L’automne dernier, la maison d’édition a fait paraître Érotique du
cimetière, un ouvrage cartonné à la présentation soignée, en grand format
de surcroît. L’auteur et photographe André Chabot s’intéresse dans ce livre au
caractère charnel des statuaires funéraires, par l’entremise d’élégants clichés
en noir et blanc. Après tout, le cimetière n’est-il pas un lieu profondément
fantastique, où se confondent souvent Éros et Thanatos ? C’est du moins ce que
nous rappelle l’auteur, selon qui le cimetière est « l’un des rares et
derniers refuges du rêve et de l’illusion, du différent et de l’inconnu, de
l’extraordinaire et du magique » (p. 8). Force est d’admettre que Érotique
du cimetière vient appuyer cette hypothèse en nous faisant visiter la
frontière entre le domaine des morts et celui des vivants.
J’ai
d’abord été intriguée par les photographies de cet ouvrage, toutes en tons de
gris. Ce choix confère aux images une indéniable nostalgie et un certain
mystère mêlé de pureté. Par exemple, comme bon nombre de statuaires sont plus
ou moins bien entretenus, envahis par la corrosion, le vert-de-gris et les
herbes hautes, la photographie en noir et blanc vient atténuer cette impression
de délabrement, les ravages du temps devenant plus subtils. Chacune des images
est également accompagnée d’une légende, qui mentionne la ville dans laquelle
la photographie a été prise. Un classement à la fin de l’ouvrage fournit
davantage de détails. J’ai ainsi pu constater que l’Italie est le pays le plus
représenté (sur un total de 30 pays), surtout la ville de Gênes, même si la
France n’est pas en reste et que plusieurs cimetières semblent valoir le
détour, notamment dans les villes de Bruxelles et de Budapest. Mais, outre ces
considérations documentaires, c’est avant tout la beauté des clichés qui marque
l’esprit, agencés avec soin en 18 sections (incluant le prologue et l’épilogue),
lesquelles traitent par exemple des statuaires d’anges et de la préservation de
l’enveloppe charnelle.
Malheureusement,
le texte n’est pas à la hauteur des images, un peu froid, sans trop de reliefs (ce
qui est d’autant plus dommage pour un ouvrage qui se veut érotique). C’est
surtout l’impression de lire une « courtepointe de citations » qui m’a
moins plu. Certes, André Chabot connaît parfaitement le sujet des statuaires
funéraires et a fait des recherches poussées dans le domaine, mais ses
commentaires m’ont beaucoup moins passionnée que ses photographies. J’étais
néanmoins heureuse de retrouver, au gré des pages, quelques souvenirs de
lectures passées, comme cette jolie citation de Lamartine : « Un seul
être vous manque et tout est dépeuplé ». D’ailleurs, l’auteur offre dans
ce texte un survol plutôt synthétique des différents apports artistiques et
théoriques au sujet, même s’il omet souvent de commenter les extraits,
accentuant ainsi cette impression de lire une « courtepointe de
citations », comme je l’ai précédemment mentionné. Pour terminer, quelques
coquilles m’ont aussi dérangée ; l’ouvrage aurait sans contredit mérité une
meilleure révision linguistique.
Érotique
du cimetière nous propose tout de
même une promenade riche et originale dans des dizaines de nécropoles.

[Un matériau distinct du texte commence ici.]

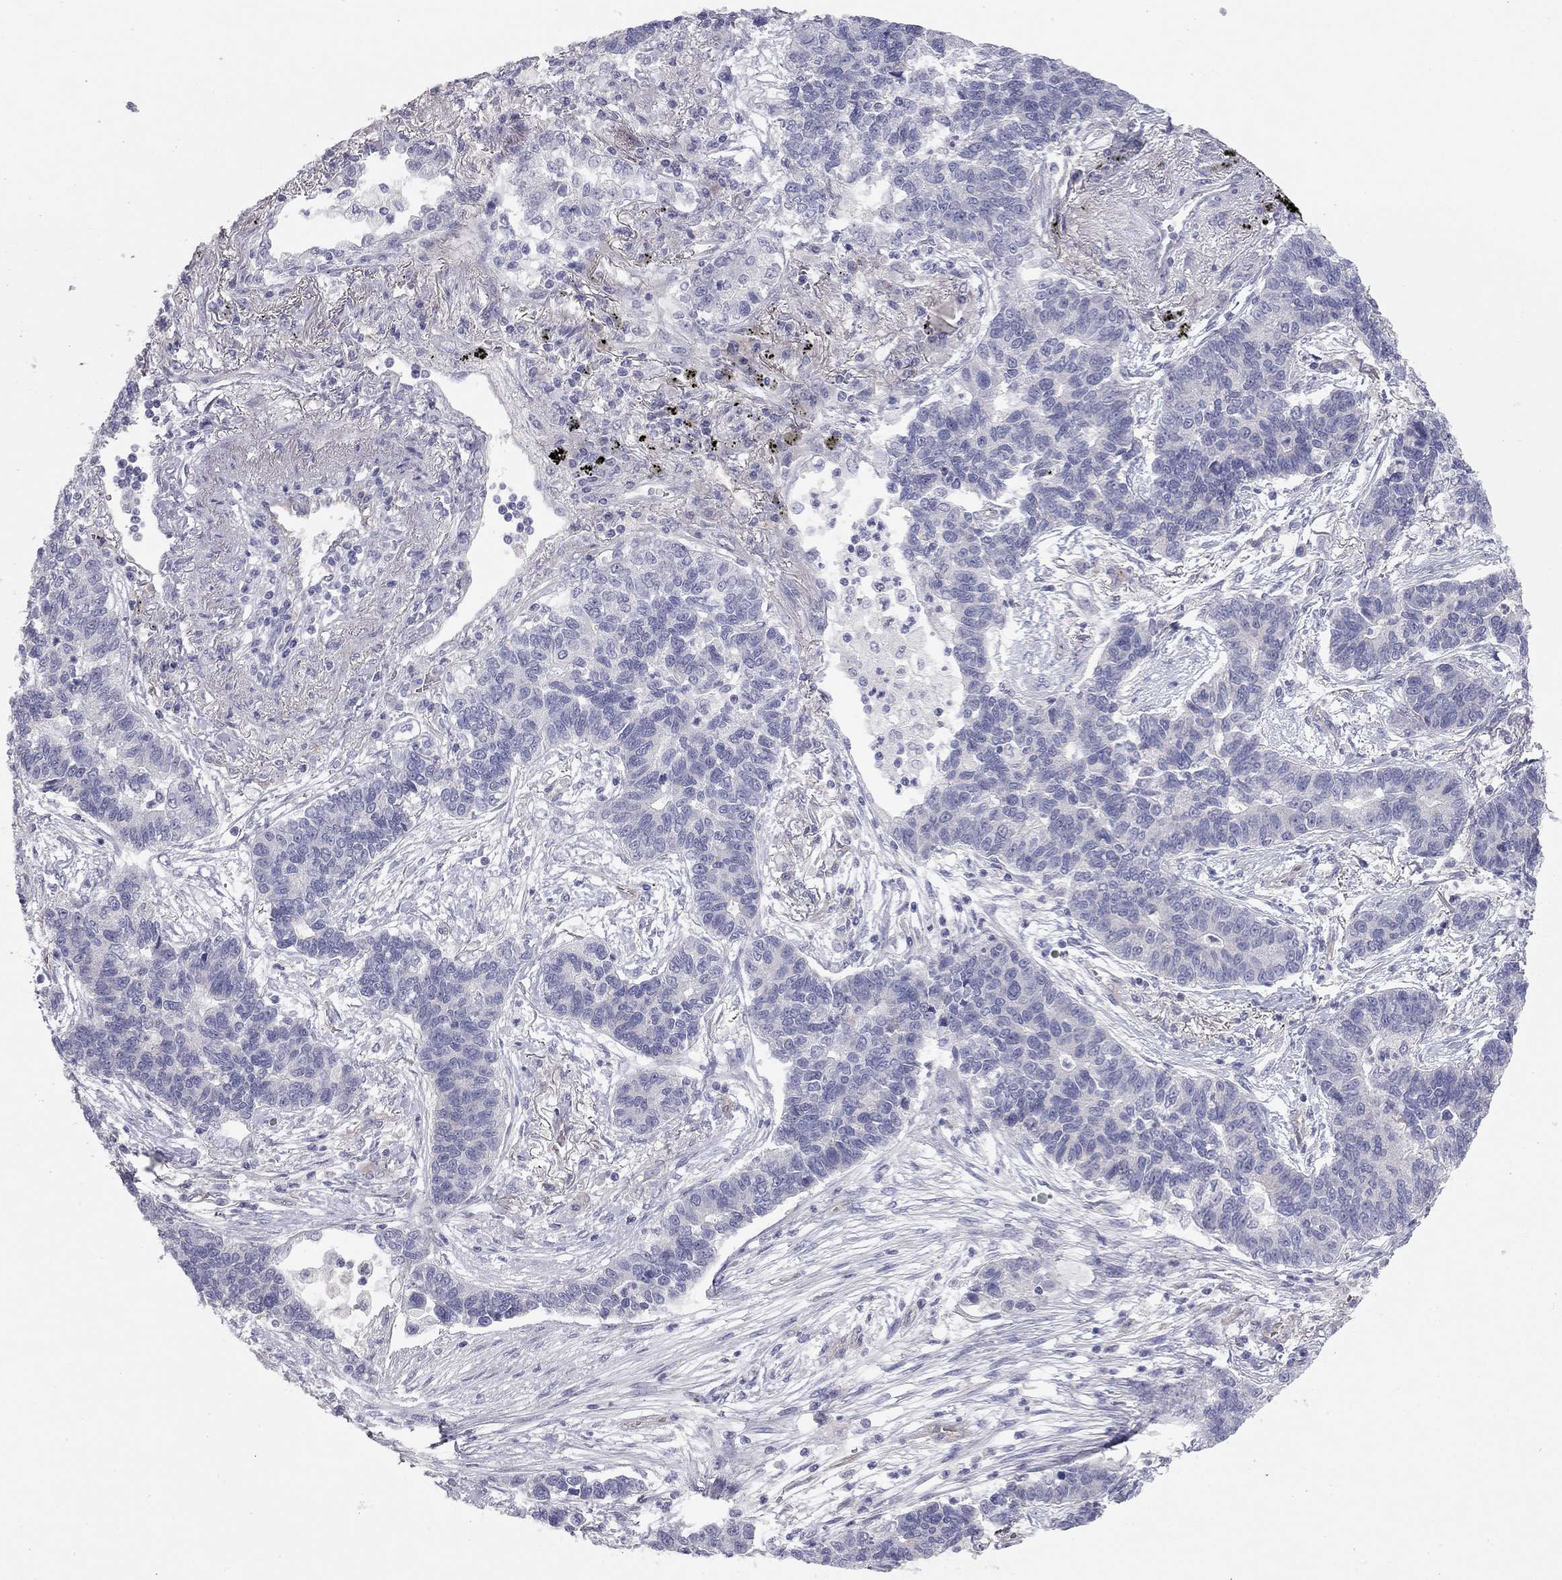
{"staining": {"intensity": "negative", "quantity": "none", "location": "none"}, "tissue": "lung cancer", "cell_type": "Tumor cells", "image_type": "cancer", "snomed": [{"axis": "morphology", "description": "Adenocarcinoma, NOS"}, {"axis": "topography", "description": "Lung"}], "caption": "This micrograph is of adenocarcinoma (lung) stained with IHC to label a protein in brown with the nuclei are counter-stained blue. There is no positivity in tumor cells.", "gene": "GPRC5B", "patient": {"sex": "female", "age": 57}}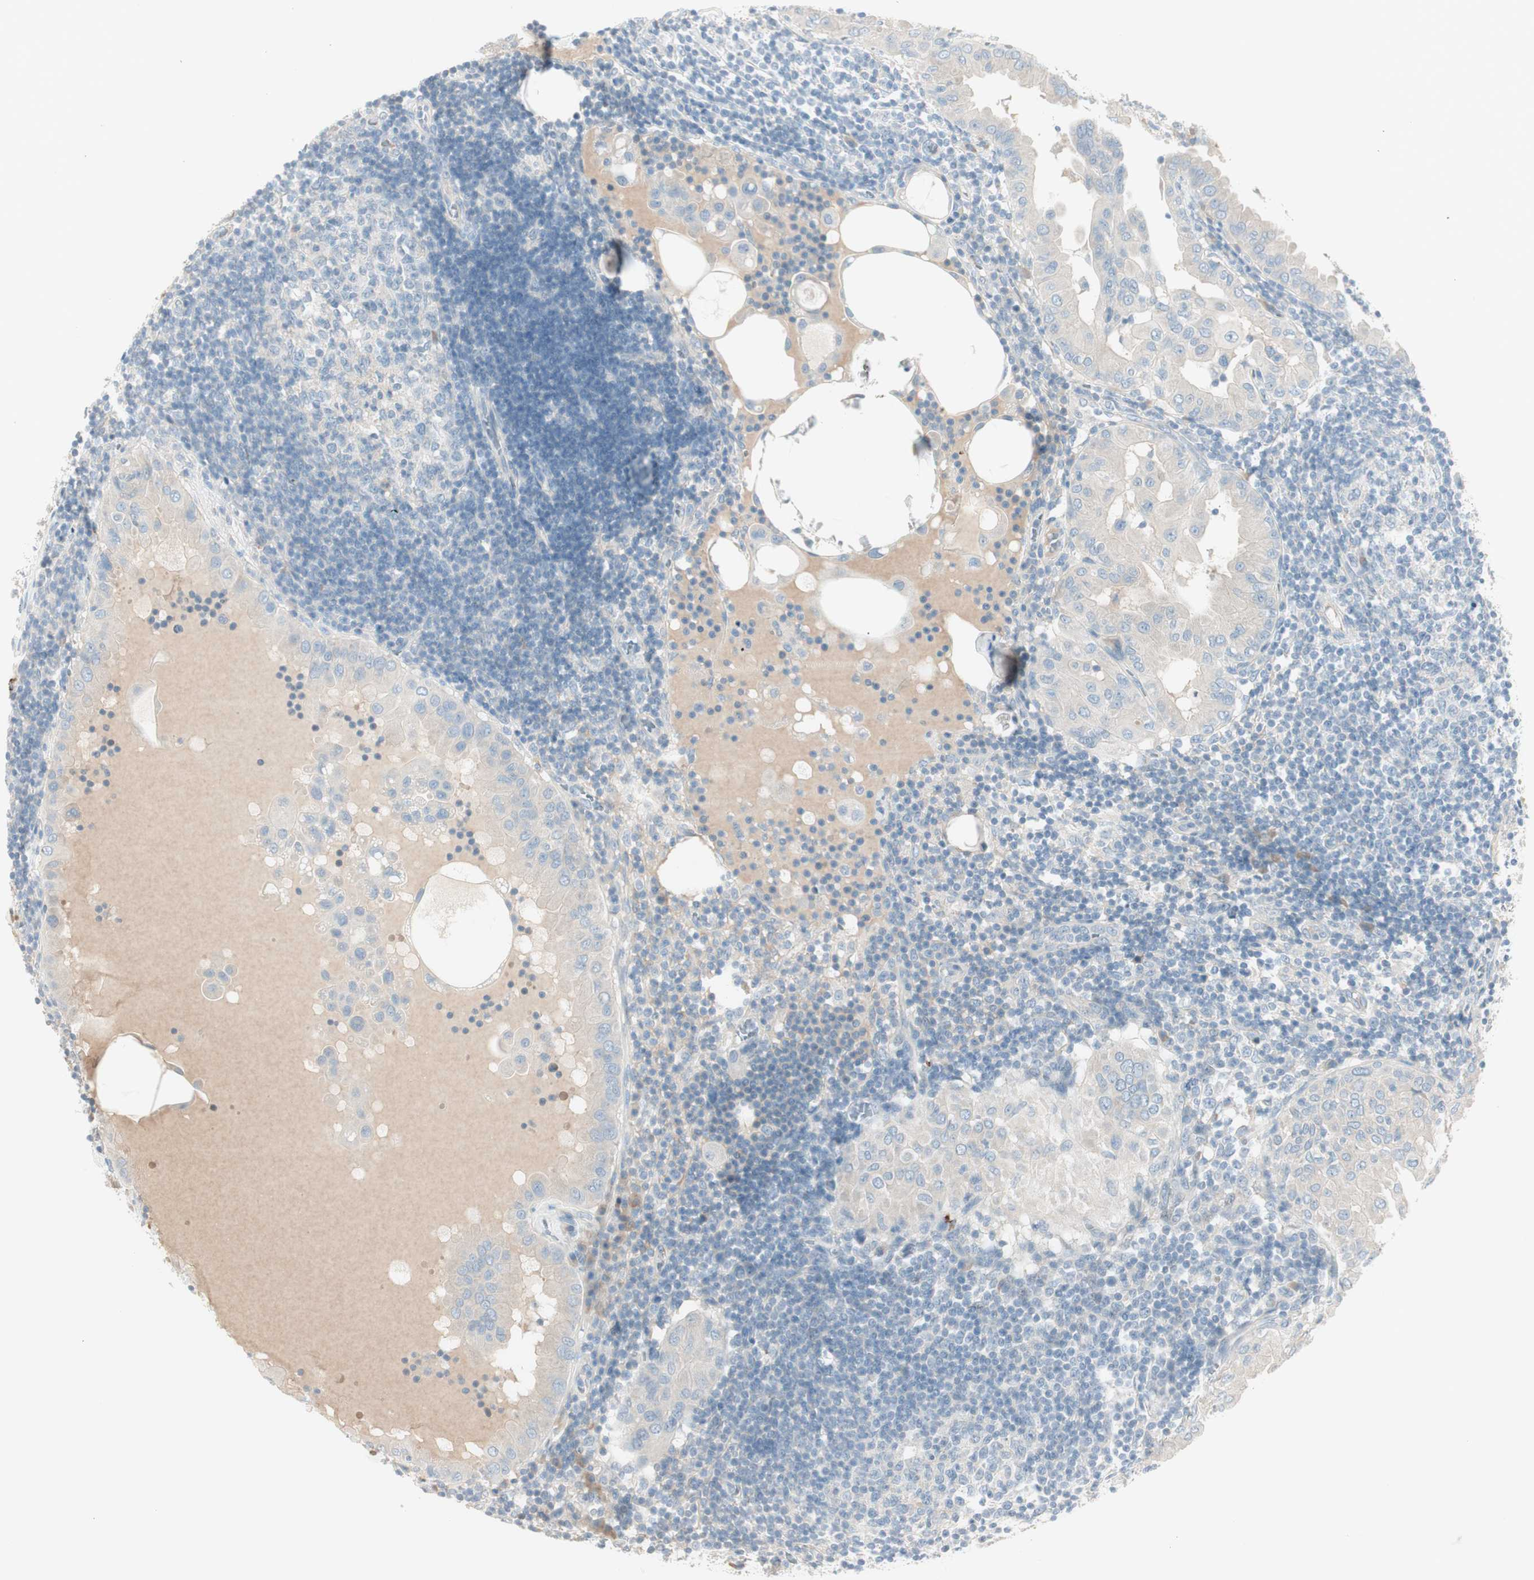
{"staining": {"intensity": "weak", "quantity": ">75%", "location": "cytoplasmic/membranous"}, "tissue": "thyroid cancer", "cell_type": "Tumor cells", "image_type": "cancer", "snomed": [{"axis": "morphology", "description": "Papillary adenocarcinoma, NOS"}, {"axis": "topography", "description": "Thyroid gland"}], "caption": "Immunohistochemistry (IHC) photomicrograph of neoplastic tissue: human thyroid cancer (papillary adenocarcinoma) stained using IHC displays low levels of weak protein expression localized specifically in the cytoplasmic/membranous of tumor cells, appearing as a cytoplasmic/membranous brown color.", "gene": "MAPRE3", "patient": {"sex": "male", "age": 33}}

Nécropoles qui nous présentent tantôt des gisants, voire quelques transis, tantôt des statuaires masculins,
ces derniers étant beaucoup moins courants que leurs homologues féminins (si
l’on exclut les anges, souvent androgynes). Donc, si vous aimez les balades
entre les stèles, vous apprécierez sans doute cet ouvrage, dont les
photographies convient à une plongée fantastique dans les mondes d’outre-tombe.
Critique précédemment publiée dans le numéro 34 (printemps 2013) de
J'ai un très bon souvenir de mes déambulations dans le cimetière du père Lachaise à Paris. Il faut savoir oublier le guide et se perdre dans le dédale du lieu où repose de nombreuses personnalités. Certains coins oubliés, peu entretenus sont surtout visités par les nombreux chats qui profitent du calme, rajoutant une note un peu plus mystérieuse. L'existence de cet ouvrage chatouille ma curiosité ! Merci Ariane, pour ce partage ! Christine
RépondreSupprimerMalgré les défauts de ce volume, les photos semblent en valoir le détour. Un charme inspirant et mystérieux.
RépondreSupprimerJ'étais toujours trouvé que le côté sinistre des cimetières n'avait rien d'inquiétant. Plutôt énigmatique, je dirais, et fascinant par le passé et même l'avenir qu'il recèle.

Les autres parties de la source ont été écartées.